Un artefact ancien, un méchant mystérieux, une détective chevronnée et son assistant dévoué… on sent venir la grande aventure, non ? Dans Detective Agency: Gray Tie, Ocean Media nous embarque à Amsterdam pour résoudre le vol d’une statuette inestimable, à coups de scènes d’objets cachés et de mini-jeux plus ou moins retors. Rien de bien nouveau sous le soleil, mais parfois, ce genre de promenade tranquille fait du bien.

On retrouve ici tout ce qui fait la recette maison : des tableaux soignés, joliment illustrés, où chaque recoin regorge de bibelots, de clés rouillées et d’objets improbables à retrouver. Les images sont statiques (on ne s’attendait pas à une cinématique à la Square Enix non plus), mais le rendu est propre. Quelques mèches de cheveux flottent mollement pour donner vie à la scène, et basta. Les objets, eux, se repèrent sans qu’il faille coller le nez à l’écran, et rien que pour ça, on dit merci.

Les personnages dessinés, quant à eux, ont le mérite de ne pas ressembler à des mannequins mal texturés. Les transitions sont simples, mais évitent le ridicule. C’est sobre, c’est lisible, et ça colle parfaitement au ton posé du jeu. On sent qu’Ocean Media sait ce qu’il fait — et qu’il ne cherche pas à faire plus que ça.
Côté son, c’est le calme plat, mais dans le bon sens du terme. Les musiques sont agréables, suffisamment variées pour ne pas lasser, et les bruitages se font discrets. Rien d’épique, rien de dramatique : juste de quoi accompagner sereinement votre chasse aux objets sans vous casser les oreilles. Le tout crée une ambiance zen, parfaite pour souffler après une journée bien chargée.

Le gameplay, lui, se prend en main en trois secondes. On déplace un curseur, on clique, et on se félicite intérieurement d’avoir repéré une cuillère coincée derrière un pot de fleurs.
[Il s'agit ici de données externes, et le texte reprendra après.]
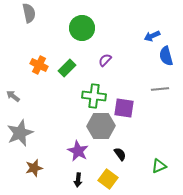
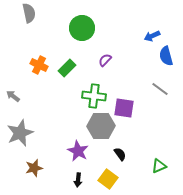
gray line: rotated 42 degrees clockwise
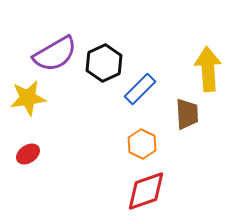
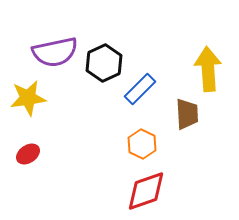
purple semicircle: moved 2 px up; rotated 18 degrees clockwise
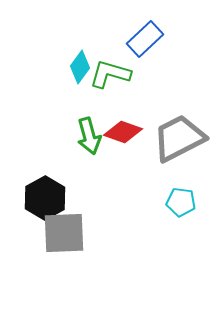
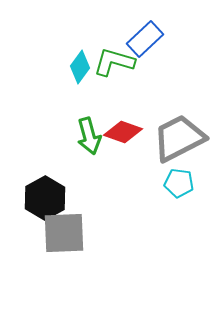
green L-shape: moved 4 px right, 12 px up
cyan pentagon: moved 2 px left, 19 px up
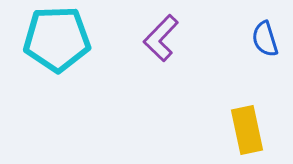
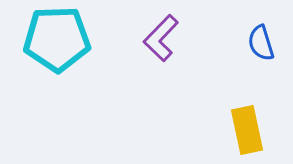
blue semicircle: moved 4 px left, 4 px down
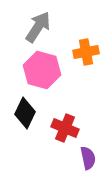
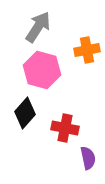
orange cross: moved 1 px right, 2 px up
black diamond: rotated 16 degrees clockwise
red cross: rotated 12 degrees counterclockwise
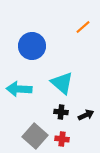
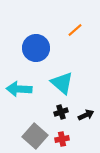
orange line: moved 8 px left, 3 px down
blue circle: moved 4 px right, 2 px down
black cross: rotated 24 degrees counterclockwise
red cross: rotated 16 degrees counterclockwise
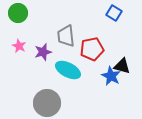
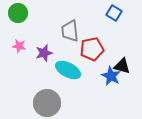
gray trapezoid: moved 4 px right, 5 px up
pink star: rotated 16 degrees counterclockwise
purple star: moved 1 px right, 1 px down
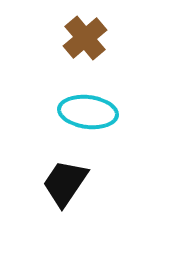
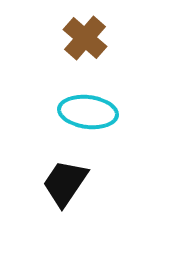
brown cross: rotated 9 degrees counterclockwise
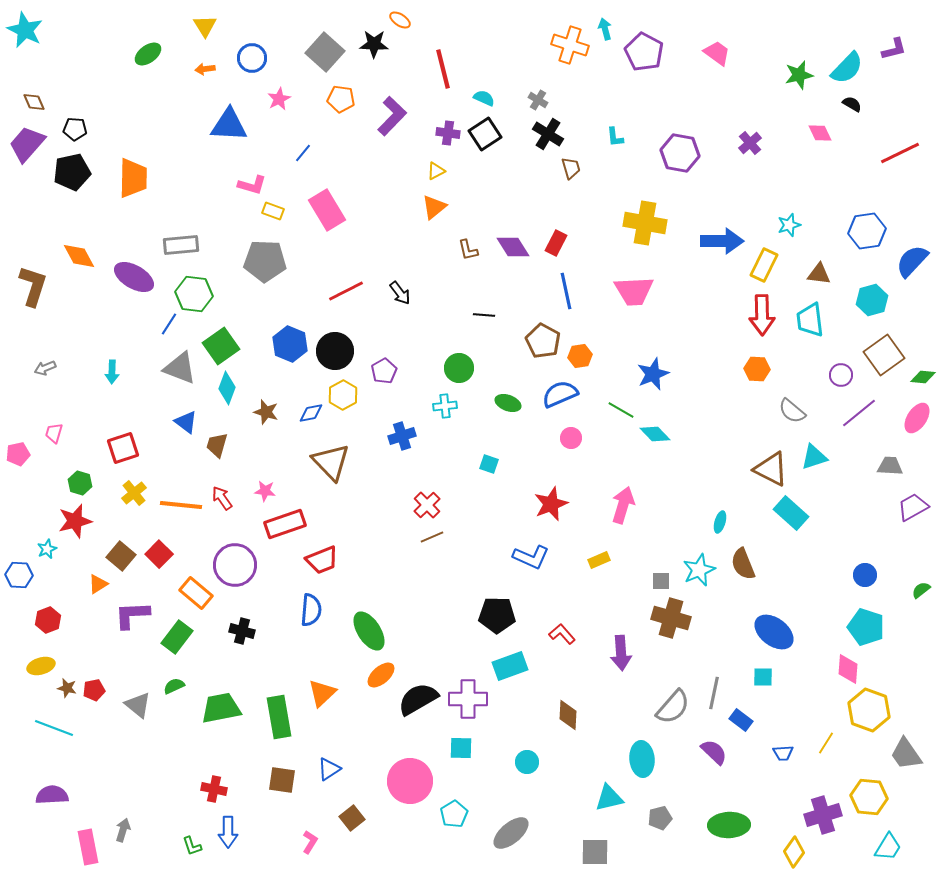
Les mini-jeux viennent casser la routine, sans jamais chercher à vous humilier. Si vous êtes du genre impatient, un clic sur “Skip” et c’est reparti. Même la touche “Aide” recharge rapidement, histoire de ne jamais rester bloqué.
Quant au scénario, il fait son boulot : une trame légère qui sert avant tout de fil conducteur entre deux tableaux d’objets cachés. On ne va pas s’enflammer sur la profondeur narrative, mais il y a un petit charme désuet dans ces dialogues simples et ces enquêtes sans prétention.

En conclusion, avec son gameplay accessible, ses visuels propres et son ambiance sonore apaisante, Detective Agency: Gray Tie ne révolutionne rien, mais il offre une expérience plaisante. À noter, le jeu est seulement en anglais, ce qui peut gêner pour la compréhension de l’histoire ou pour savoir quel objet chercher dans l’image. Un jeu chill parfait pour se détendre pendant les premières soirées fraîches de l’automne — loupe à la main et chocolat chaud pas loin.